O ceticismo, em linguística, "a doutrina que afirma que 1. A verdade não existe ou 2. Que, se existe, os seres humanos são incapazes de conhecê-la", nos leva a perguntar: será talvez o inimigo que nos leva ao pessimismo ou o "pana" à realidade? A resposta parece estar no livro "A Revolução dos Bichos", de George Orwell, sobre o qual o escritor Jesús Carrasco afirma que o escritor britânico nos deixou um texto que se lê como um alerta contra todo totalitarismo e como uma defesa da independência, da inteligência e, acima de tudo, da humanidade. Copiando Carrasco: "O fato de, como cidadãos, testemunharmos estratégias semelhantes na política todos os dias explicaria, por si só, a relevância do livro. Onde dizia 'sempre realizaremos eleições primárias porque somos democratas', agora diz 'elegeremos quem for mais conveniente para o líder do partido porque isso é melhor para todos'." Nesse sentido, e tendo descrito com tanta precisão o caminho que qualquer totalitarismo percorre do início ao fim, o livro funciona hoje como um alerta, assim como o fez em 1945 e possivelmente em 2025. Estes são os sinais que precedem a dominação: cuidado, Orwell parece estar nos dizendo. "E esses símbolos, basta levantar um pouco os olhos e observar, proliferam hoje em todos os cantos do globo como um sinal do que pode vir a seguir."
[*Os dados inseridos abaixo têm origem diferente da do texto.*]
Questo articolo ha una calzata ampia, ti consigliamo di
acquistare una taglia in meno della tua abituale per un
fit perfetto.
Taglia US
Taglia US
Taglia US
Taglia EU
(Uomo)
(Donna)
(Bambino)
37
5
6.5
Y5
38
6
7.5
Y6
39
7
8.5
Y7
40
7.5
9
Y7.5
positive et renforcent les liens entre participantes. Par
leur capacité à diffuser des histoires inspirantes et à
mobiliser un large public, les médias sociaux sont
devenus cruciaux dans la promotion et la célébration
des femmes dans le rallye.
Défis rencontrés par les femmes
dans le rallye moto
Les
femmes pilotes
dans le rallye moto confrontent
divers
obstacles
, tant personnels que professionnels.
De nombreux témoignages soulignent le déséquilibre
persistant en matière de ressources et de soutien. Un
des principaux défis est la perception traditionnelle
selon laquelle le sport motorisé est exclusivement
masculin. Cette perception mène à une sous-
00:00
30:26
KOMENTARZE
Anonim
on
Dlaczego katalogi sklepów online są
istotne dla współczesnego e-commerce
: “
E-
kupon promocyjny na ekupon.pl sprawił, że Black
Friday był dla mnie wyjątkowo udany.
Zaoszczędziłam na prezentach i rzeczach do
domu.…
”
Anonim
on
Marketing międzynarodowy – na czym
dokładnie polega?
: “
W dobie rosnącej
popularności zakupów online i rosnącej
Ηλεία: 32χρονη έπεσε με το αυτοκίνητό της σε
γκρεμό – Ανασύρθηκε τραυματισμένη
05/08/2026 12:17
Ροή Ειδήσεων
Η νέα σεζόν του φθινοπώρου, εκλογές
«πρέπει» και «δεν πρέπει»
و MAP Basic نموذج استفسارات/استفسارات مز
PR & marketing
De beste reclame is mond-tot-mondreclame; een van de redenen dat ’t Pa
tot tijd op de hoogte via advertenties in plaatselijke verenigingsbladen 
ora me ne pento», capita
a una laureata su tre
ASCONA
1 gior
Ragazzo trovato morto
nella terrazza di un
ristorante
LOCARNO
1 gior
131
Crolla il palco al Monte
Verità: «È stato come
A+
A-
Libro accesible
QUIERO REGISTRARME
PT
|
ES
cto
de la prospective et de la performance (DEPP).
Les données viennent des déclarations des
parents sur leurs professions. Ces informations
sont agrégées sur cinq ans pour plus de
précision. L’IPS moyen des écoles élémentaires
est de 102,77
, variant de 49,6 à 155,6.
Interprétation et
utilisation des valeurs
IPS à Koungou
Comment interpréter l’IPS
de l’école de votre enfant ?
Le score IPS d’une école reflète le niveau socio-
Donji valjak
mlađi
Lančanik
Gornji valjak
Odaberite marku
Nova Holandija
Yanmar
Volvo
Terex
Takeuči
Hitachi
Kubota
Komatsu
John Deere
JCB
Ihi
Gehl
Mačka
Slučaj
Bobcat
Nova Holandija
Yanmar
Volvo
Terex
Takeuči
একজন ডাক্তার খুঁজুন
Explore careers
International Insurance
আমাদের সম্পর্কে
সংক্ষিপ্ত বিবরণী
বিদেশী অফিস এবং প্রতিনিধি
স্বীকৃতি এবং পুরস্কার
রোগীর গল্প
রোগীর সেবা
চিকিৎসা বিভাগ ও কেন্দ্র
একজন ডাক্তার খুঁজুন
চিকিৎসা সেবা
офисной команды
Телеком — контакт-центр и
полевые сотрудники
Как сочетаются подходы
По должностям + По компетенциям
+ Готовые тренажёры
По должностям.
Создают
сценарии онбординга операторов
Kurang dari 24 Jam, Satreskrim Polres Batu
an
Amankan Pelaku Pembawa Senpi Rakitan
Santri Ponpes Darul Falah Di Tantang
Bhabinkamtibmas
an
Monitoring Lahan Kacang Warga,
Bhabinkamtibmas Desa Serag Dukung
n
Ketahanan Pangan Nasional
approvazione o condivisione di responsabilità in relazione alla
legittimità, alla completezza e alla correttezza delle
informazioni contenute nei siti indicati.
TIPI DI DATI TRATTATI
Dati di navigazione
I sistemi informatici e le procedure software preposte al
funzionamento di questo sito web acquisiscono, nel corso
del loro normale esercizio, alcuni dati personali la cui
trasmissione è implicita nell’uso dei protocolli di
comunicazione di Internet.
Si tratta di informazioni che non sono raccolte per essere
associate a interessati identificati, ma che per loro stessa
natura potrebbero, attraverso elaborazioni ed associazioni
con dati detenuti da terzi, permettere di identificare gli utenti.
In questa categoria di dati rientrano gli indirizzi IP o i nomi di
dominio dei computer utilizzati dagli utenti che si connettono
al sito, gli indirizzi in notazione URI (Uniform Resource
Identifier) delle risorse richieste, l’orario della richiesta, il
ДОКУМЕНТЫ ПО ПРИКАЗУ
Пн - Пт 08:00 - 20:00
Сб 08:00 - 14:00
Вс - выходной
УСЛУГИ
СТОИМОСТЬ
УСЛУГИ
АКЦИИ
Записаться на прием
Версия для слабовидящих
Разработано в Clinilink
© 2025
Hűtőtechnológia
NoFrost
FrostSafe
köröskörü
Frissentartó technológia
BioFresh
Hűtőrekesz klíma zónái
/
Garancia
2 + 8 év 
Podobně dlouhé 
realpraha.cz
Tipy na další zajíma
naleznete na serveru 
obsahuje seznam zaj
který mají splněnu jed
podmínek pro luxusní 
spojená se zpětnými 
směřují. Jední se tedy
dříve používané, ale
Concluamos tendo em mente que este ensaio aborda o significado das palavras nele mencionadas, incluindo, entre outras, "maelmagno": desordem, confusão, alvoroço, rebuliço, confusão, desorganização, desordem, desordem, mas também "caudillo" (latim: capitellium, "líder"), termo usado para se referir a um "líder" (político, militar ou ideológico). Embora em um sentido mais amplo, como lemos, também seja usado para qualquer pessoa que atue como guia para outros em qualquer campo. Por fim, acrescenta-se que o uso dado à palavra "caudillo" se deve à sua conotação política decisiva, da qual se destaca "El Collage" com alguns deles em nosso continente: Vicente Guerrero, México; Bernardo O'Higgins, Chile; Manuel Dorrego, Argentina; José Martí, Cuba; Gabriel García Moreno, Equador; e Agustín Gamarra, Peru.

Nós, venezuelanos, entre os quais felizmente estamos incluídos, somos vistos com tristeza pelo confronto em um dos momentos mais críticos da nossa história, o que não é muito questionável se sabemos quem somos. Seremos uma república? A resposta é difícil. E é ainda mais difícil ver o Mar do Caribe, que tanto amamos, cercado por navios, aviões de guerra e fuzis, todos da chamada "nova geração". Mas, além disso, o que não é pouca coisa, eles foram colocados lá pela "maior potência mundial".

Notemos que este ensaio é uma versão mais ampla do publicado na semana passada sob o título "Independência e seus derivados". É importante ressaltar que os acréscimos não deixam de reiterar nosso pesar por não termos alcançado "Uma Grande Pátria".